*** Begin section ***

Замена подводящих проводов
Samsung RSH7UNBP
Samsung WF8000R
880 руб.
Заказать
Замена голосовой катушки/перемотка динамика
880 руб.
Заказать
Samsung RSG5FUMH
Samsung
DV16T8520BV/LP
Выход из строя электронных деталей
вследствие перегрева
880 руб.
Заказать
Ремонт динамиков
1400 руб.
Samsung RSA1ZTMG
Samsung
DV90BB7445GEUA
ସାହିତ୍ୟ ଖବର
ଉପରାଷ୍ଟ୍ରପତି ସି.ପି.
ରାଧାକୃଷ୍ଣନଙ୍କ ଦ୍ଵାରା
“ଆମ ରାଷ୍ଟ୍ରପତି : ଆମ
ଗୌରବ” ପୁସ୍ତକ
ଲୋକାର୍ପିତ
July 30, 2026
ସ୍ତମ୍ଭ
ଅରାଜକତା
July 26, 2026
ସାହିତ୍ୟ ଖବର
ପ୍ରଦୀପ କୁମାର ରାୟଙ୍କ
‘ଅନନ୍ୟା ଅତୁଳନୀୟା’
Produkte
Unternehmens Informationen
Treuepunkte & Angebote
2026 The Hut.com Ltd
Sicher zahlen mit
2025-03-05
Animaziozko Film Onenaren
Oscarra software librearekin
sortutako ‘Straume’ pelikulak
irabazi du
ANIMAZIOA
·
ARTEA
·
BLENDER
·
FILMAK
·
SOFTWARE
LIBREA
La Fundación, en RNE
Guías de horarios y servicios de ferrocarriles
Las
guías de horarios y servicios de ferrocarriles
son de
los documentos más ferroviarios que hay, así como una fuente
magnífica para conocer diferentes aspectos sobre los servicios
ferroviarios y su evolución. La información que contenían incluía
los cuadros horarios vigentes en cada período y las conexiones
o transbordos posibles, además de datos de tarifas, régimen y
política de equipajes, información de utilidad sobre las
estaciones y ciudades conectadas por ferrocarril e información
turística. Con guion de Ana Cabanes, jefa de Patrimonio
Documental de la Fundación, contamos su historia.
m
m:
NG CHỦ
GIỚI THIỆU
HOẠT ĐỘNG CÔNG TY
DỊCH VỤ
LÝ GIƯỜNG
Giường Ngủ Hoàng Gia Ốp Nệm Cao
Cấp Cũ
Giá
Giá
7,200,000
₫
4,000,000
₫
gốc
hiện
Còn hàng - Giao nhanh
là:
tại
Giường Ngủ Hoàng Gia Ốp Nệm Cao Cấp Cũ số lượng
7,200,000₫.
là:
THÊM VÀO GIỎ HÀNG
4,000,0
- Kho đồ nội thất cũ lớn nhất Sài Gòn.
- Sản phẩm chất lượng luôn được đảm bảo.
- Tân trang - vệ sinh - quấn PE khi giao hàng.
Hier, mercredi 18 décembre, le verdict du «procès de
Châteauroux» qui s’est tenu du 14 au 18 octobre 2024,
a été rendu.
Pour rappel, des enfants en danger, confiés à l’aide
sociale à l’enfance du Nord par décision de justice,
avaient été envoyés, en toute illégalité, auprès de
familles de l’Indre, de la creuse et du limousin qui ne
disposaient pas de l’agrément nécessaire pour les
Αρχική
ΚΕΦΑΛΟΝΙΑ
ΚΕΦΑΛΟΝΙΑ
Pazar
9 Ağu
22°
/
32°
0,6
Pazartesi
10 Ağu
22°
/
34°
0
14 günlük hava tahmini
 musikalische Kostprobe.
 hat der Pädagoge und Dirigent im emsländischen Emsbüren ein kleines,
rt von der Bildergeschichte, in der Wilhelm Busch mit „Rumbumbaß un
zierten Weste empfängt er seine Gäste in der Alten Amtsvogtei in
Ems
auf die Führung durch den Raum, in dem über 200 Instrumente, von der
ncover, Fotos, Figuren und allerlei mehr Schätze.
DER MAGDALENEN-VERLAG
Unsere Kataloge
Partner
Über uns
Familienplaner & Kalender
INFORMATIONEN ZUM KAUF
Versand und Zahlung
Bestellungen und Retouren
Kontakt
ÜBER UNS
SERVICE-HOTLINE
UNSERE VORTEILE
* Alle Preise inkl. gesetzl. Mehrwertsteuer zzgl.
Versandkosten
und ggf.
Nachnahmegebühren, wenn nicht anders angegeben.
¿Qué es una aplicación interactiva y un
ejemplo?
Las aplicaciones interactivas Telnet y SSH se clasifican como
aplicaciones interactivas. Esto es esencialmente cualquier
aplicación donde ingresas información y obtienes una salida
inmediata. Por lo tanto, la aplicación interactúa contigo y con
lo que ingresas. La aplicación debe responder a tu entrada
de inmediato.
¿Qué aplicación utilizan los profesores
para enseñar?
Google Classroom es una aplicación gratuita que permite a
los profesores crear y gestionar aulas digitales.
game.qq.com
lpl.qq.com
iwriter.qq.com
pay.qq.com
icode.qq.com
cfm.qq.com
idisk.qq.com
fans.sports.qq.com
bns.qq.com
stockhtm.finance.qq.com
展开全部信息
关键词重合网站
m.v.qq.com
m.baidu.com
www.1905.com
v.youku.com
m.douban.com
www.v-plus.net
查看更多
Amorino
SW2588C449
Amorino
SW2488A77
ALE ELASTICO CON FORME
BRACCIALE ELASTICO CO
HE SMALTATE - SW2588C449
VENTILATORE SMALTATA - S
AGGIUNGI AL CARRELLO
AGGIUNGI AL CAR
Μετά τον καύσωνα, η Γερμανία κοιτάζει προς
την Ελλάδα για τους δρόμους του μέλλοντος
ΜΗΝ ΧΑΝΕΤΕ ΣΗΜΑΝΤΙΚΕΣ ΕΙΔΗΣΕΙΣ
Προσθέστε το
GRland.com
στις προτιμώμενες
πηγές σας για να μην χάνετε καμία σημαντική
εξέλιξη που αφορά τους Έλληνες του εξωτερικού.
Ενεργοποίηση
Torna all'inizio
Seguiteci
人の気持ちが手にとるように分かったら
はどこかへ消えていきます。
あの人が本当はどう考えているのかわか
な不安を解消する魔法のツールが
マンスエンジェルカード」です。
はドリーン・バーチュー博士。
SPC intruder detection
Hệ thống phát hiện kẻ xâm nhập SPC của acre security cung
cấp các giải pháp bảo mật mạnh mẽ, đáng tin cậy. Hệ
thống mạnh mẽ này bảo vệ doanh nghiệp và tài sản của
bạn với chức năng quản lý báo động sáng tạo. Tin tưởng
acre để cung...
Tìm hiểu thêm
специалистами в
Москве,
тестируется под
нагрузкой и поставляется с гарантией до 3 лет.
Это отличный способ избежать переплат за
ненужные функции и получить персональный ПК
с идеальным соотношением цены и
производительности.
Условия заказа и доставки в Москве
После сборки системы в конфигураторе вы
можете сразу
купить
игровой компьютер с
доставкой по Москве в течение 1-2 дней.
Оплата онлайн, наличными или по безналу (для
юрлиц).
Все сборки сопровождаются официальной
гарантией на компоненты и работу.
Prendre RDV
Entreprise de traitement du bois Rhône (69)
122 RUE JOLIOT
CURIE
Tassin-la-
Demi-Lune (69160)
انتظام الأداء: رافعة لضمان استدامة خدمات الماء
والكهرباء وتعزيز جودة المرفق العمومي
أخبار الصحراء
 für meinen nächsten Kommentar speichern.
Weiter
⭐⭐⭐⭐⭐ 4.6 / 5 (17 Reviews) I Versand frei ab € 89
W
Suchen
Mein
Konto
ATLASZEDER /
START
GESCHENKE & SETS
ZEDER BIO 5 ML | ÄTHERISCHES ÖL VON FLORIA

*** End section ***

* Task to carry out
Search the entries for "τους" and copy each matching line.

* Written solution
την Ελλάδα για τους δρόμους του μέλλοντος
εξέλιξη που αφορά τους Έλληνες του εξωτερικού.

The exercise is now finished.